The Multi Armed Bandit Problem

Posted on 21st Aug, 2014

Determining the right title for a news article, layout for a web page or thumbnail for a photo gallery used to be guesswork. On the internet it is easy to log user behavior, with this information it is possible to find the best version out of a selection of variations. Someone trying to determine the best version has two goals: 1. After the test is completed the best version should be correctly identified. 2. We do not want to spent too much of our users on the other versions, since this are lost income for the website.

A good start in academic papers seems to be "An Empirical Evaluation of Thompson Sampling" by Olivier Chapelle and Lihong Li. The authors are affiliated with Yahoo Research, curiously this paper is also hosted on Microsoft Research servers.

The setup of this experiment

In this experiment I will show the performance of the epsilon-greedy algorithm, with and without decreasing epsilon, and Thompson sampling. The baseline solution to this problem is to randomly present one of the versions to the user, and see what version got the most clicks/sign-ups/best conversion.

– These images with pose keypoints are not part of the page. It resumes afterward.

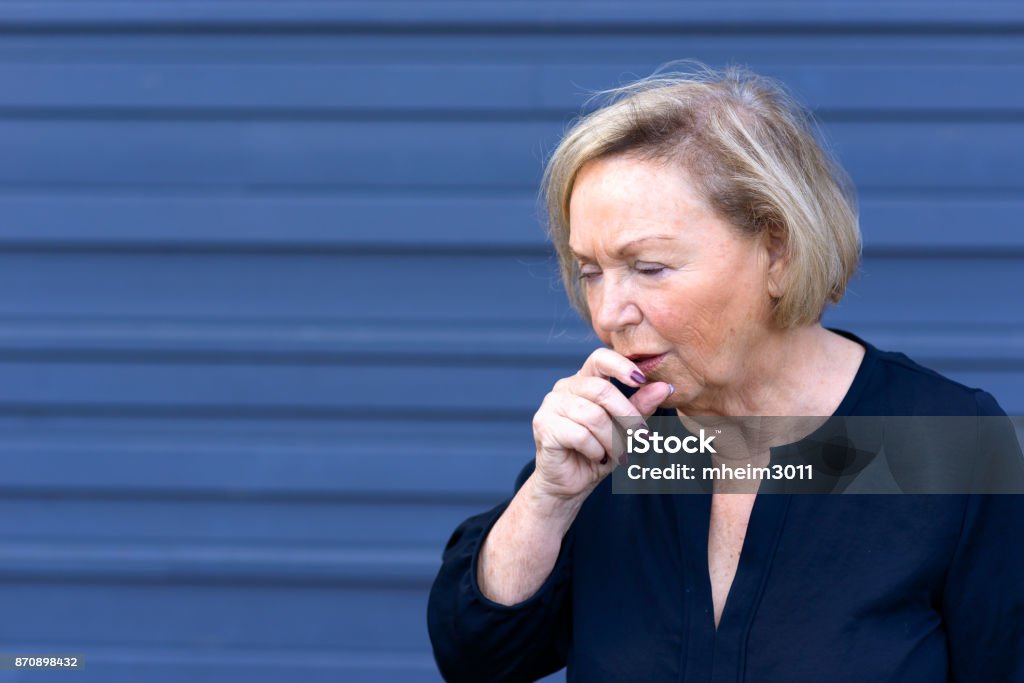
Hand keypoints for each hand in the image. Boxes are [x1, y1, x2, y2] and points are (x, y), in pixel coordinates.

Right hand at [530, 348, 674, 501]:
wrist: (568, 484)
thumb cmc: (596, 453)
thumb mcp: (624, 429)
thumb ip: (640, 407)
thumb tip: (665, 387)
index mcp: (584, 381)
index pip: (600, 358)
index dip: (622, 366)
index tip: (641, 381)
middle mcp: (564, 387)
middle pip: (602, 390)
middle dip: (627, 416)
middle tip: (641, 437)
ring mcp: (551, 405)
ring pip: (593, 416)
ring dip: (611, 440)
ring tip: (615, 453)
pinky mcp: (544, 425)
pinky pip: (580, 435)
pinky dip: (595, 450)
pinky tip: (595, 456)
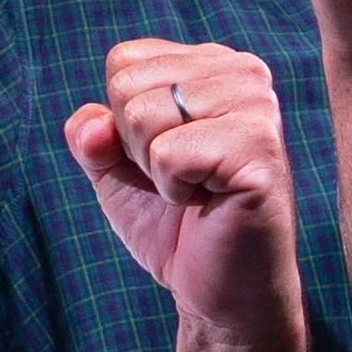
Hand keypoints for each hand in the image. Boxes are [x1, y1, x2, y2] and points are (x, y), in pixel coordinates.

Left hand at [64, 41, 300, 348]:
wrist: (221, 291)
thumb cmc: (174, 225)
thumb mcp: (115, 171)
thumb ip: (91, 136)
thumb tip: (91, 126)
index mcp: (212, 64)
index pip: (124, 59)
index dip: (122, 120)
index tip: (163, 154)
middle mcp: (242, 73)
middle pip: (128, 86)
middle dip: (136, 146)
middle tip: (182, 178)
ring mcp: (257, 108)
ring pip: (145, 115)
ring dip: (156, 169)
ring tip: (197, 189)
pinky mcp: (260, 149)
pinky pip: (171, 153)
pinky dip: (174, 189)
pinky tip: (210, 201)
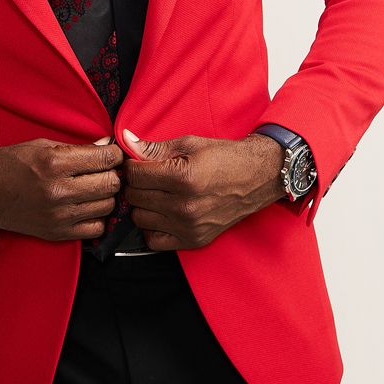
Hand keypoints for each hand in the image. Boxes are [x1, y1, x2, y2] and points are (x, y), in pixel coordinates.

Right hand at [0, 137, 124, 241]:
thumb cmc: (11, 164)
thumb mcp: (43, 145)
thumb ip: (78, 148)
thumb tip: (108, 147)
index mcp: (55, 163)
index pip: (105, 159)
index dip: (115, 154)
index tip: (112, 154)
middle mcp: (58, 191)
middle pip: (111, 184)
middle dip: (113, 174)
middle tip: (104, 170)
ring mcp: (59, 215)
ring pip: (107, 206)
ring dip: (105, 195)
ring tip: (94, 187)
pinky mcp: (57, 233)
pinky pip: (95, 228)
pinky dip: (97, 217)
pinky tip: (86, 207)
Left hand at [117, 128, 284, 250]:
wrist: (257, 177)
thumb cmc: (224, 157)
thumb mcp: (190, 144)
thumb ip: (154, 148)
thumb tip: (126, 142)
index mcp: (183, 177)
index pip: (135, 175)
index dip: (132, 166)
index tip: (138, 163)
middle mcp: (185, 205)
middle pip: (134, 196)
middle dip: (136, 184)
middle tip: (147, 177)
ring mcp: (189, 226)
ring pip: (140, 218)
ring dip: (142, 205)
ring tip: (155, 194)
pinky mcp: (194, 239)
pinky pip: (153, 241)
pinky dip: (152, 228)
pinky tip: (161, 214)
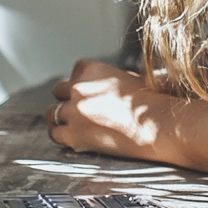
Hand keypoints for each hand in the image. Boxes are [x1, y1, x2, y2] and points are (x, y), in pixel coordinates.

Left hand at [47, 59, 174, 162]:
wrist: (155, 124)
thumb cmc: (149, 100)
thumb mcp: (127, 77)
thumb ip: (107, 80)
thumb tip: (103, 87)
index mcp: (92, 69)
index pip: (76, 69)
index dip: (82, 80)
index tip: (88, 90)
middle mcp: (79, 87)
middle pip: (59, 90)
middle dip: (68, 98)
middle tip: (79, 109)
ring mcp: (74, 111)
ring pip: (52, 112)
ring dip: (60, 117)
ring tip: (72, 125)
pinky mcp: (73, 134)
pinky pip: (55, 133)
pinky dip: (61, 136)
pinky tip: (71, 138)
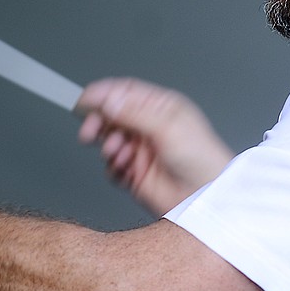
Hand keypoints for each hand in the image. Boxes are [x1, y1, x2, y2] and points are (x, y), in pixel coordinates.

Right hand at [75, 78, 233, 215]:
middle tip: (91, 129)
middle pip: (113, 115)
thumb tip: (109, 100)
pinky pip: (112, 166)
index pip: (126, 93)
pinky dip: (112, 166)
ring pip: (109, 140)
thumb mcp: (167, 127)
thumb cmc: (202, 159)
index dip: (104, 94)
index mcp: (161, 107)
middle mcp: (150, 126)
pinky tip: (124, 168)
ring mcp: (142, 149)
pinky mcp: (135, 172)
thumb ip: (135, 113)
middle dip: (99, 121)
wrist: (205, 197)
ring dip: (108, 145)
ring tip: (117, 152)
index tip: (84, 99)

The epsilon-greedy algorithm tries to make a trade off between exploration (finding the best version) and exploitation (not spending too much users on the wrong version). The algorithm accepts one parameter, epsilon, which is the ratio of users that should be spent on exploration. An epsilon of 1 makes this approach identical to the baseline, presenting versions randomly. A variation of this is to decrease epsilon slowly, to show more of the best version to users when we are more certain that it actually is the best version.

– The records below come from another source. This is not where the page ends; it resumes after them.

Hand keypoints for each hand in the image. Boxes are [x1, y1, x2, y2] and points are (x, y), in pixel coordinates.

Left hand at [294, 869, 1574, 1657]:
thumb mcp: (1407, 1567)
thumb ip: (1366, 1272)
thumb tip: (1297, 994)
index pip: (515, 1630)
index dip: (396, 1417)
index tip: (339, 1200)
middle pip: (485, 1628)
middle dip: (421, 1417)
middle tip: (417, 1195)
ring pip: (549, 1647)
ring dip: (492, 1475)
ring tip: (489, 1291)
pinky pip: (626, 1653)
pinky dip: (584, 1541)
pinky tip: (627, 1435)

Thompson sampling tries to make the same trade off but without user-definable parameter. It fits a Beta distribution to the conversion of each version, for each view it picks a random value from the distribution and presents the version with the highest value. This has the advantage over epsilon-greedy that after a while it will only explore between the best few versions, instead of all versions.

In this experiment we have a Bandit with six arms, with a conversion of 30%, 33%, 25%, 0%, 5%, and 10%. All approaches are tested for 10, 20, 50, 100, ... up to a 100.000 views, each value is tested 1000 times. The epsilon is set at 0.2, this means that the epsilon greedy algorithm explores 20% of the views, and exploits the remaining 80%. The decay for the decreasing epsilon variant is set at 0.99, this means that after every view the probability of exploration decreases by 1%.

Experimental results

In the two figures below we see the frequentist probability of the algorithm choosing the correct version after the run (top) and the average conversion during a certain run length (bottom).

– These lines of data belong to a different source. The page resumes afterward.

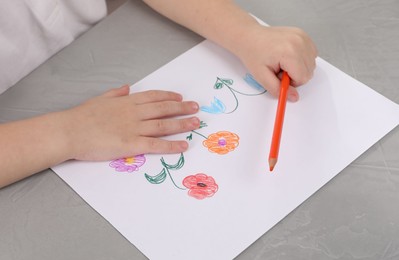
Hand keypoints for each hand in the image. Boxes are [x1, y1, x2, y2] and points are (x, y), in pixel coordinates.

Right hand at [63, 85, 199, 160]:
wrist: (69, 131)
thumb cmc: (81, 116)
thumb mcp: (99, 98)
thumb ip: (116, 93)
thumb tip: (127, 87)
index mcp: (126, 102)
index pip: (153, 96)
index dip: (169, 96)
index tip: (180, 97)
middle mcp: (134, 113)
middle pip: (163, 109)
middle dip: (182, 108)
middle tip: (196, 107)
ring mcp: (134, 128)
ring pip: (163, 125)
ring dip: (182, 123)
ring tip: (196, 122)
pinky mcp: (131, 145)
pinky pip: (156, 145)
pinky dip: (172, 144)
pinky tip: (184, 145)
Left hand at [237, 25, 317, 101]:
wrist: (249, 37)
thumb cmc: (253, 54)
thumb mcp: (262, 76)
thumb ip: (278, 89)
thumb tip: (294, 97)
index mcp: (289, 52)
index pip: (303, 78)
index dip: (291, 82)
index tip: (279, 76)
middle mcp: (299, 42)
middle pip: (309, 72)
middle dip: (295, 75)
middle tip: (279, 69)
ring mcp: (302, 37)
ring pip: (311, 63)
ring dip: (299, 67)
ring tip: (282, 62)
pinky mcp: (303, 35)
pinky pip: (311, 54)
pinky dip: (301, 59)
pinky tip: (288, 56)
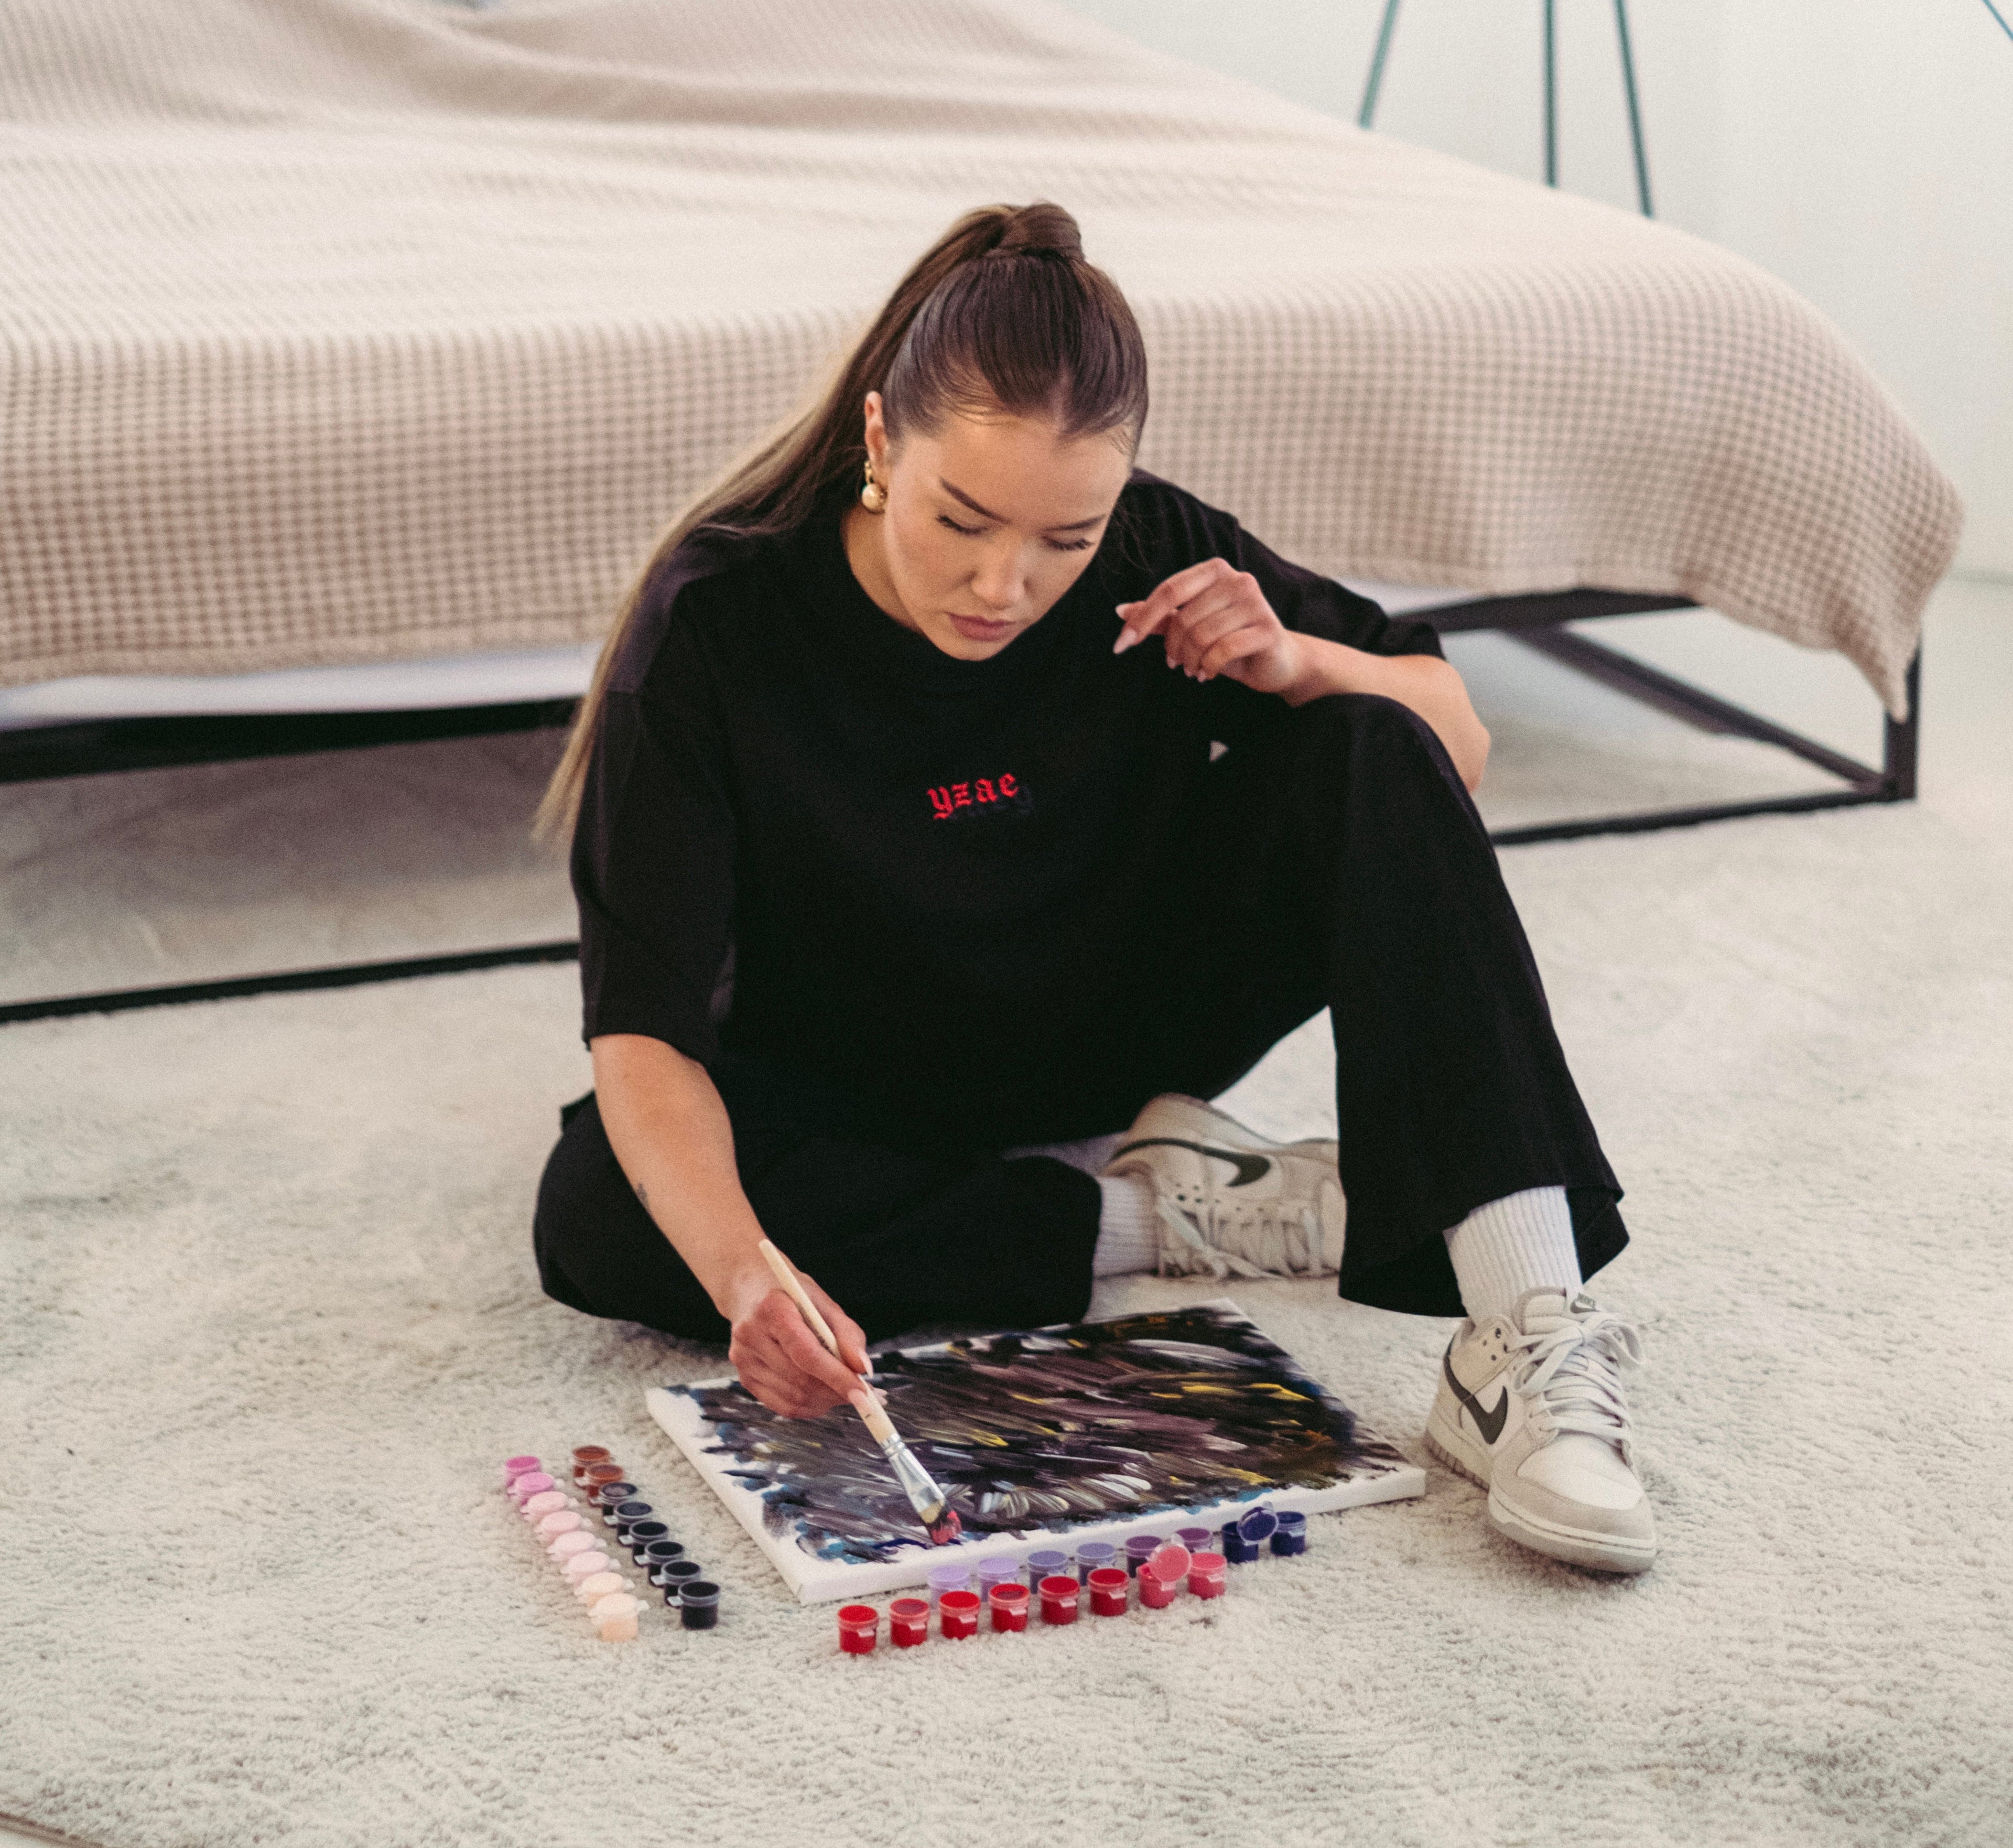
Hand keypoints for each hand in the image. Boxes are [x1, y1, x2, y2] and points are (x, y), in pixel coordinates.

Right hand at [724, 1262, 873, 1419]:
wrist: (750, 1290)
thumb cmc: (792, 1294)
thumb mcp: (823, 1302)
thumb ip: (847, 1333)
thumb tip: (863, 1369)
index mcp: (772, 1310)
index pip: (806, 1353)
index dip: (836, 1376)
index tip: (863, 1392)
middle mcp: (751, 1336)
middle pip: (800, 1380)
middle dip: (835, 1392)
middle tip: (861, 1394)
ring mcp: (744, 1360)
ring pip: (792, 1398)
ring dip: (825, 1401)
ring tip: (843, 1391)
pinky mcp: (744, 1377)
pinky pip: (782, 1406)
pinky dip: (808, 1407)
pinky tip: (822, 1396)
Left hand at [1114, 558, 1305, 696]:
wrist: (1277, 660)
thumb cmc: (1231, 640)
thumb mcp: (1193, 628)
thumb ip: (1162, 618)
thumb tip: (1121, 611)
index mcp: (1215, 571)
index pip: (1169, 590)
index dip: (1142, 618)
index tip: (1120, 644)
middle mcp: (1238, 580)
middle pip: (1184, 617)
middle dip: (1172, 648)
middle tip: (1175, 664)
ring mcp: (1255, 603)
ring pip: (1202, 636)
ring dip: (1189, 660)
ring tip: (1192, 670)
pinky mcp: (1267, 629)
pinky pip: (1222, 650)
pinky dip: (1207, 667)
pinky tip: (1206, 674)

The probability of choosing the correct version for the three algorithms, for different amount of page views

The average amount of hits for the three algorithms, for different amount of page views

In the top figure we can see that there are is not much difference in the probability of choosing the correct (highest conversing) version between showing users a random version and using the epsilon-greedy algorithm. Thompson sampling performs a little worse initially, but after an amount of runs necessary to get a high probability correctness the difference is gone. Epsilon-greedy with a decreasing epsilon seems to hit a glass ceiling. We will look into that later.

In the bottom figure we can see that there is a big difference in average conversion during the run between the different approaches. The "show random version" approach performs worst, this is because there are 3 versions in our test that have a very poor conversion and push the average down. This is a major drawback for this approach. The epsilon-greedy approach works better, but hits a ceiling, because it always loses 20% of its views to exploration. With a decreasing epsilon the average conversion for a high amount of views is quite high because exploration is close to zero after a few hundred runs. Thompson sampling has the highest conversion if used for enough views.

So lets see what happens with decreasing-epsilon-greedy. Below are two scatter plots with the conversion for each run, one for decreasing-epsilon-greedy (top), one for Thompson sampling (bottom). Both have their average conversion shown by a superimposed dotted line.

Conversion with the epsilon greedy algorithm, for different amount of page views

Conversion with Thompson sampling, for different amount of page views

The reason I chose to use scatter plots with a high transparency instead of box plots is that not-normally distributed values are easier to spot. The plot for Thompson sampling is what I expected to find for all approaches: less variance with a higher amount of views and a higher conversion for more views. The decreasing-epsilon-greedy plot shows why it is not performing the best is can: it can get stuck in sub-optimal solutions, like the versions that have a conversion of 30% or 25% instead of the top performer: 33%. While it is possible to use different parameters, in a real world these values also have to be guessed, and the true conversion values are not known in advance.

I used the IPython Notebook with Numpy and Matplotlib. You can download the code for this experiment here

Future work:

  • When is it time to stop the experiment and choose the best version? This is not a trivial question, and that testing for statistical significance is no holy grail can be read here.
  • What if you're not interested in clicks or sign-ups (binary events), but order size or time spent (continuous values)? I have no answer to this right now, but plan to find a solution for this.
  • What if conversion varies by time of day, or day of the week? Will this influence our results? It probably does. More on that later.